Le principe de précaution n’est pas suffisamment pris en considération.
Conduite des colonies par les apiculteurs: Afin de balayer aussi devant notre porte d’apiculteurs, il faut aussi ajouter que l’intensification de cette activité pour maximiser la production de miel au détriment du bien-être des colonies contribue aussi aux mortalités. Par exemple, extraire toutes les réserves de miel pour les remplacer par un sirop de sucre de sucre inverti ne laisse pas aux abeilles une nourriture variée en minéraux et autres apports naturels pour leur permettre de bien passer l’hiver.

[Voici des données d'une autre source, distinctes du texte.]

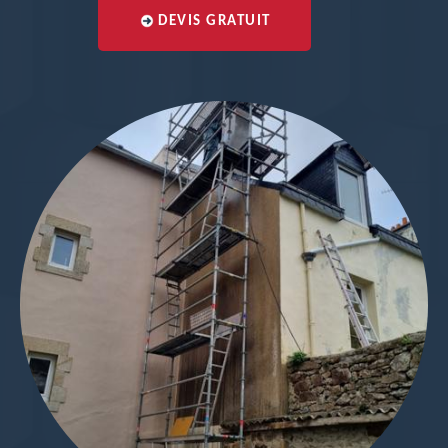
DEVIS GRATUIT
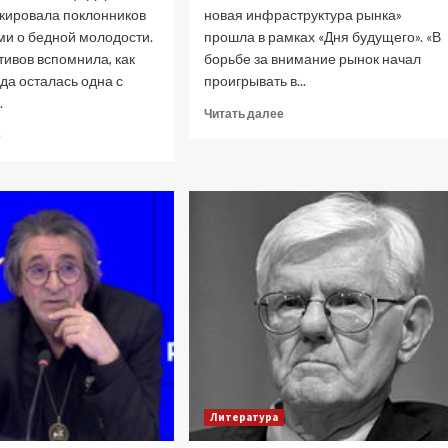
кировала поклонников
новая инфраструктура рынка»
ми о бедной молодости.
прошла в рамках «Дня будущего». «В
тивов вспомнила, как
борьбе за внимание рынок начал
да осталась одна с
проигрывать в...
.
Прочитать
Читать далее
больше
Прочитать
е
о
больше
Гендиректор
о
ЕМГ
«Сунули
Роман
носом
Емельянов:
в
ИИ
грязь»:
никогда
Дарья
не
Донцова
заменит
рассказала,
настоящих
как
радиоведущих!
драила
туалеты
и
выживала
в
Литература
нищете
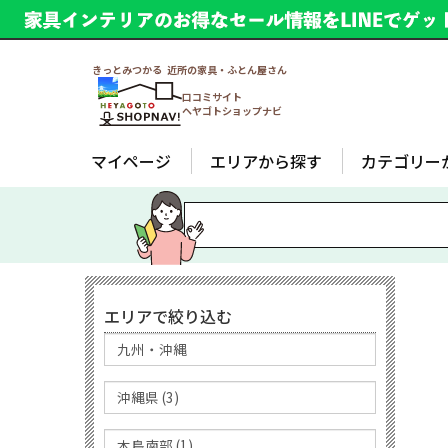
きっとみつかる 近所の家具・ふとん屋さん
口コミサイト
ヘヤゴトショップナビ
マイページ
エリアから探す
カテゴリー
エリアで絞り込む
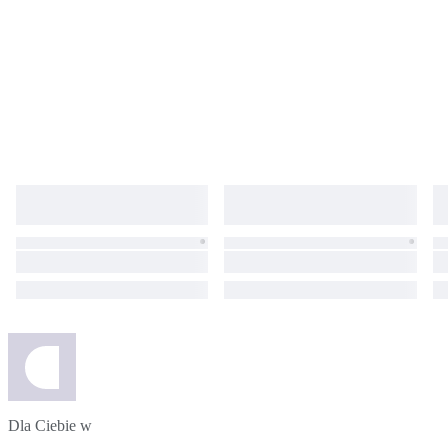
Dla Ciebie w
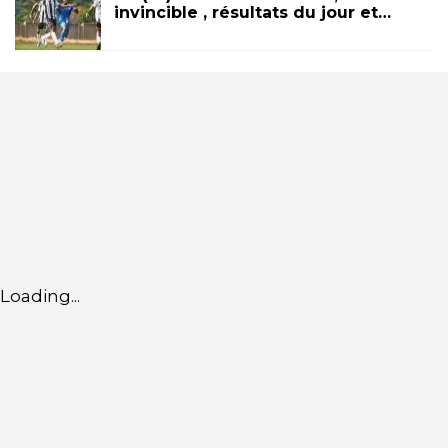
invincible , résultats du jour et…
Loading...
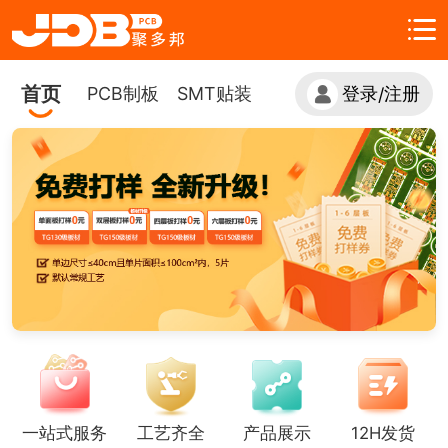
首页
PCB制板
SMT贴装
登录
注册
/
一站式服务
工艺齐全
产品展示
12H发货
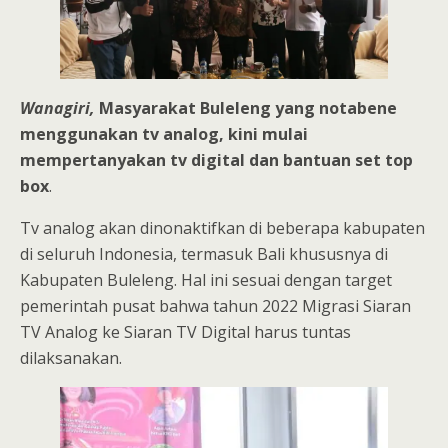
Wanagiri,
Masyarakat Buleleng yang notabene
menggunakan tv analog, kini mulai
mempertanyakan tv digital dan bantuan set top
box
.
Tv analog akan dinonaktifkan di beberapa kabupaten
di seluruh Indonesia, termasuk Bali khususnya di
Kabupaten Buleleng. Hal ini sesuai dengan target
pemerintah pusat bahwa tahun 2022 Migrasi Siaran
TV Analog ke Siaran TV Digital harus tuntas
dilaksanakan.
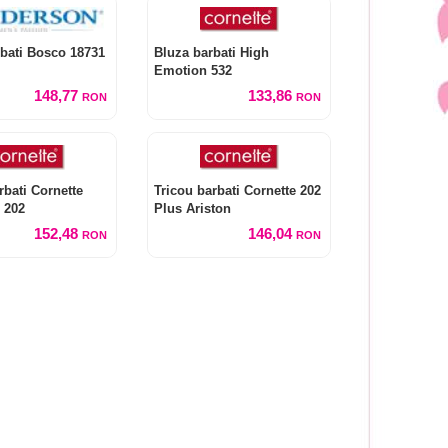
bati Bosco 18731
Bluza barbati High
Emotion 532
148,77
133,86
RON
RON
rbati Cornette
Tricou barbati Cornette 202
 202
Plus Ariston
152,48
146,04
RON
RON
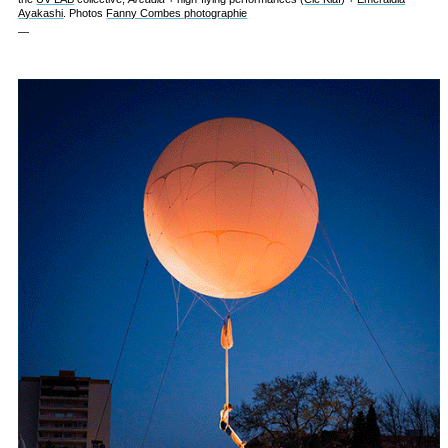
Ayakashi
. Photos
Fanny Combes photographie
—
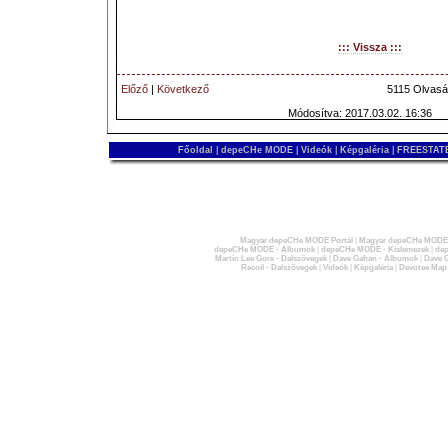
::: Vissza :::
Előző
|
Következő
5115 Olvasá
Módosítva: 2017.03.02. 16:36
Főoldal
|
depeCHe MODE
|
Videók
|
Képgaléria
|
FREESTATE
Magyar depeCHe MODE Portál
|
Magyar depeCHe MODE 
depeCHe MODE - Albumok
|
depeCHe MODE - Kislemezek
|
dep
Martin Lee Gore - Dalszövegek
|
Dave Gahan - Albumok
|
Dave G
Recoil - Dalszövegek
|
Videók
|
Képgaléria
|
Devotee Map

Il faut savoir que la moyenne des pertes de colonies tourne autour des 30% en Belgique et des 40% dans le Brabant Wallon. Des pertes normales sont estimées aux alentours de 5% dans les régions les mieux protégées. Personnellement, de 1993 à 2007, je n’ai perdu aucune colonie en hiver et ensuite j’ai perdu 3 colonies (sur 12) en 2007, 1 colonie en 2017 et 2 colonies en 2018 (depuis qu’un nouvel hangar de stockage de pommes de terre s’est installé à 700 m de notre rucher). Quant à la production, celle-ci varie très fortement en Belgique : d’une année à l’autre elle peut varier de 8 kg à 50 kg par ruche. Il faut une combinaison simultanée de 3 facteurs: colonie populeuse et dynamique, floraisons abondantes avec un temps chaud, humide et ensoleillé. La moyenne de production par ruche sur les 10 dernières années en Brabant Wallon est de +/- 25kg de miel (dont 10 au printemps et 15 en été).
En 2018, nos colonies ont produit en moyenne 45kg de miel par ruche, mais je leur ai laissé 5kg à chacune d’elles pour mieux passer l’hiver. Ce fut la meilleure année depuis que nous avons des ruches. Cette année 2019, avec une météo très chaotique, ne sera pas très brillante en quantité de miel.